## Given exercise
Write out all of the lines below word for word, leaving out the pictures.

====== Data records

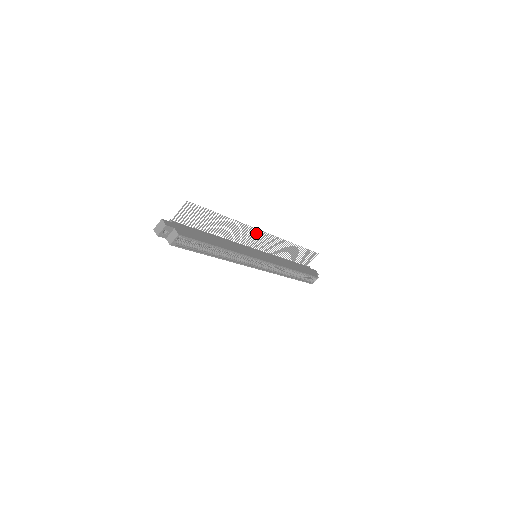
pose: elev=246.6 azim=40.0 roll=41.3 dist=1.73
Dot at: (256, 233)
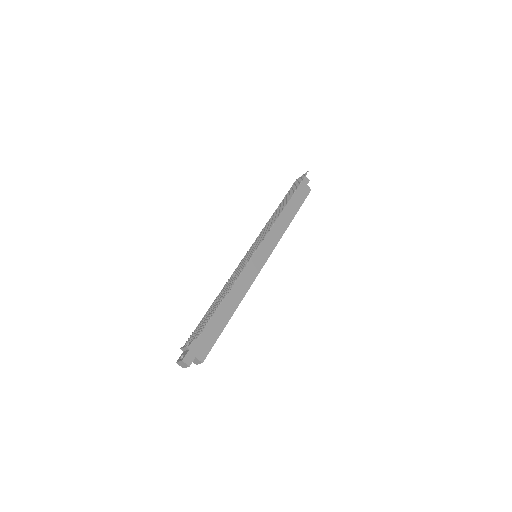
Dot at: (253, 250)
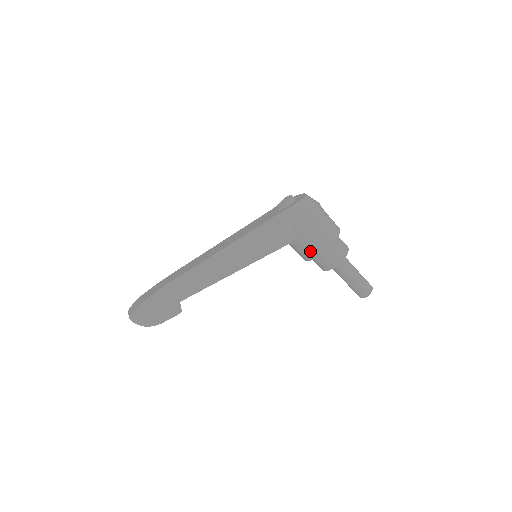
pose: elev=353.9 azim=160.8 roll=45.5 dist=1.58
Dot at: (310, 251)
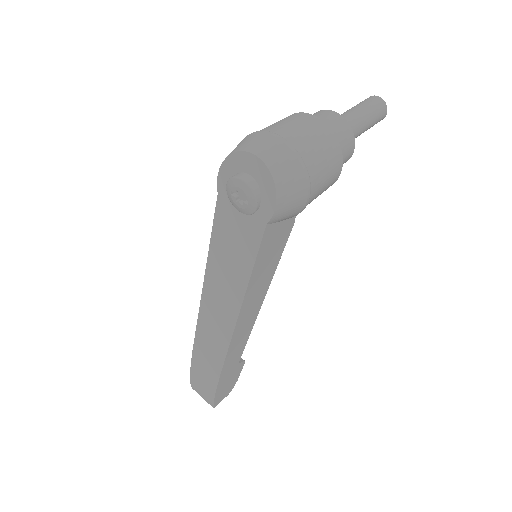
Dot at: occluded
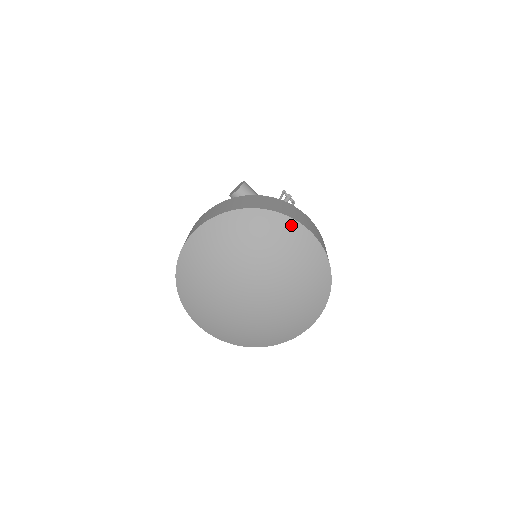
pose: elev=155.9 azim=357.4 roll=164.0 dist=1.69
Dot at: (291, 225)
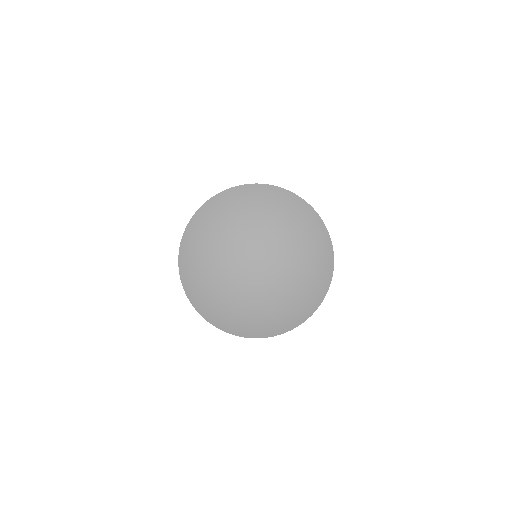
Dot at: (220, 198)
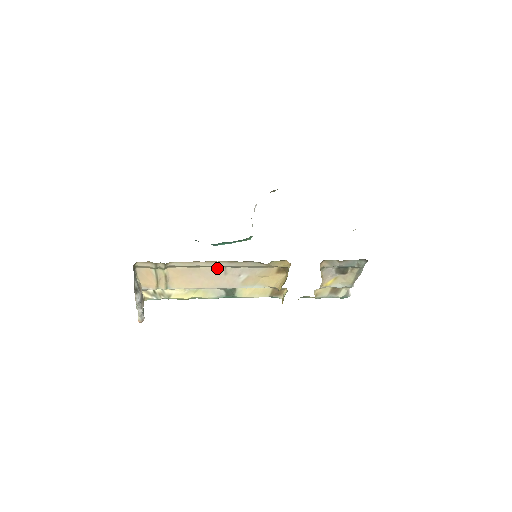
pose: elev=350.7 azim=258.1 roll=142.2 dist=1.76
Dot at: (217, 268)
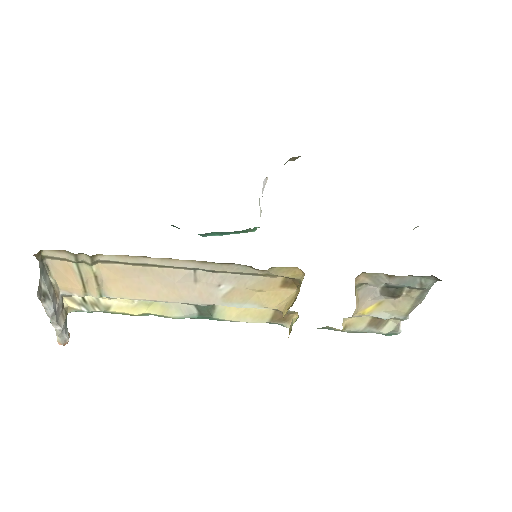
Dot at: (181, 270)
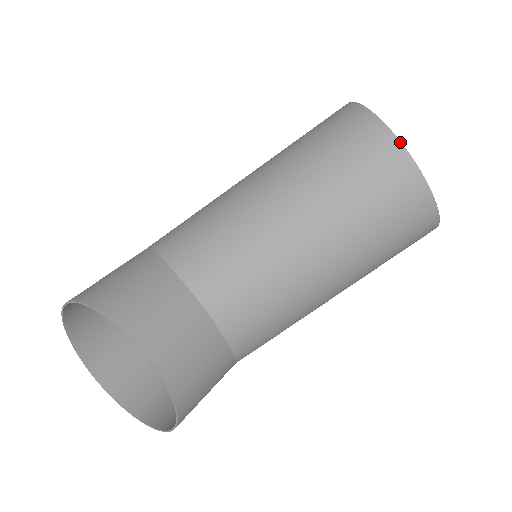
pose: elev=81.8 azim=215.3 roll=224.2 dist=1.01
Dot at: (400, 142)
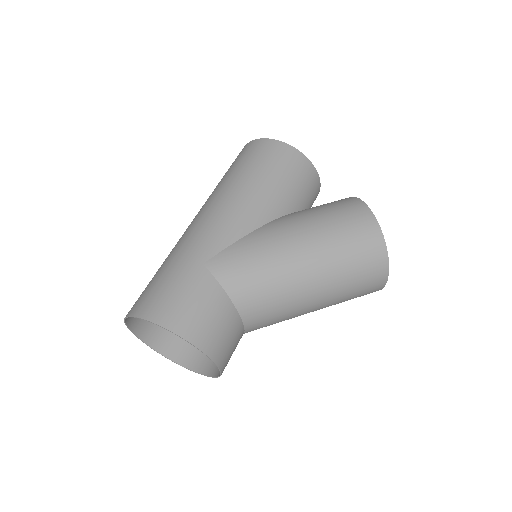
Dot at: occluded
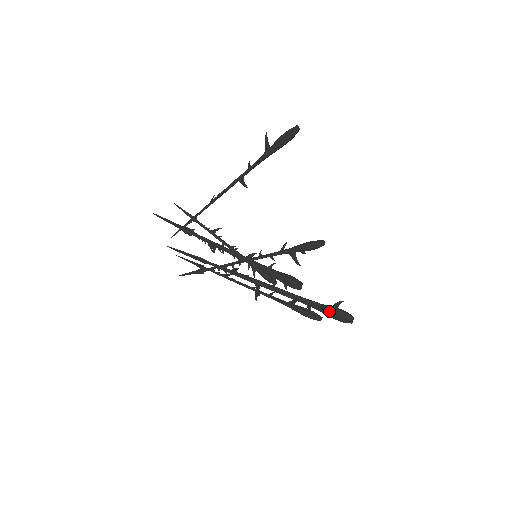
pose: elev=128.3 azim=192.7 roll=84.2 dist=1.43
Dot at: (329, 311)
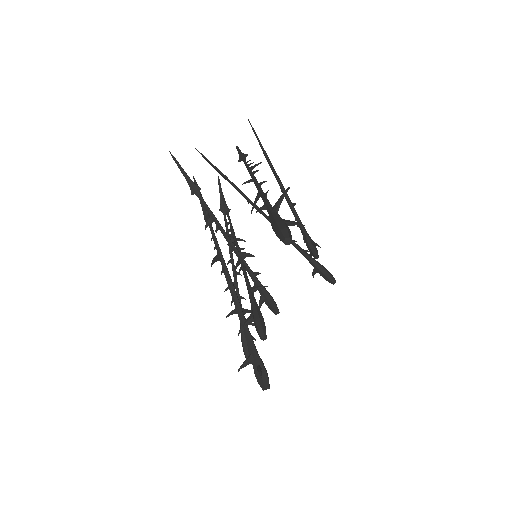
Dot at: (253, 366)
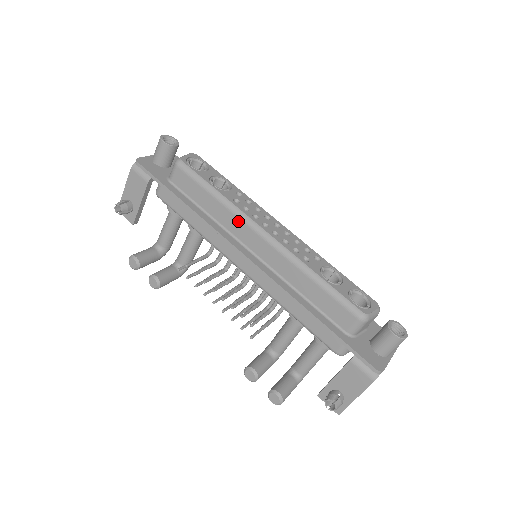
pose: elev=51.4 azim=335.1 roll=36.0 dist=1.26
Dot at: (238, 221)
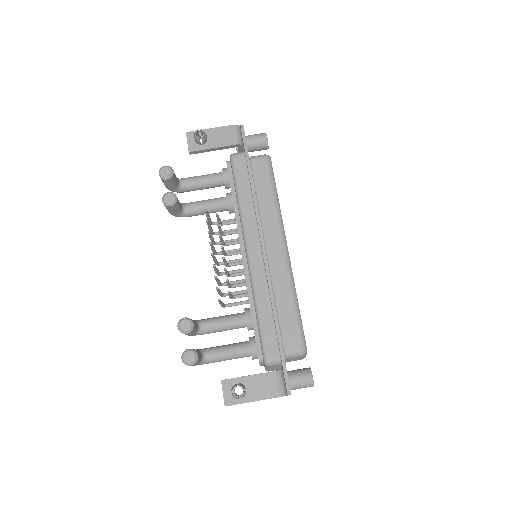
Dot at: (276, 225)
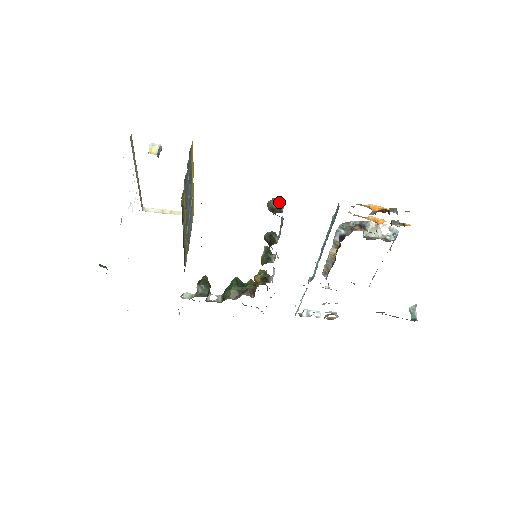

============

## Result of the exercise
pose: elev=246.6 azim=40.0 roll=41.3 dist=1.73
Dot at: (256, 233)
Dot at: (253, 250)
pose: elev=353.9 azim=160.8 roll=45.5 dist=1.58
Dot at: (310, 251)
Dot at: occluded
pose: elev=155.9 azim=357.4 roll=164.0 dist=1.69
Dot at: (291, 225)
Dot at: (220, 198)
pose: elev=350.7 azim=258.1 roll=142.2 dist=1.76
Dot at: (217, 268)
Dot at: (181, 270)
pose: elev=81.8 azim=215.3 roll=224.2 dist=1.01
Dot at: (400, 142)
Dot at: occluded
pose: elev=128.3 azim=192.7 roll=84.2 dist=1.43
Dot at: (329, 311)
Dot at: (253, 366)
pose: elev=51.4 azim=335.1 roll=36.0 dist=1.26
Dot at: (238, 221)
Dot at: (276, 225)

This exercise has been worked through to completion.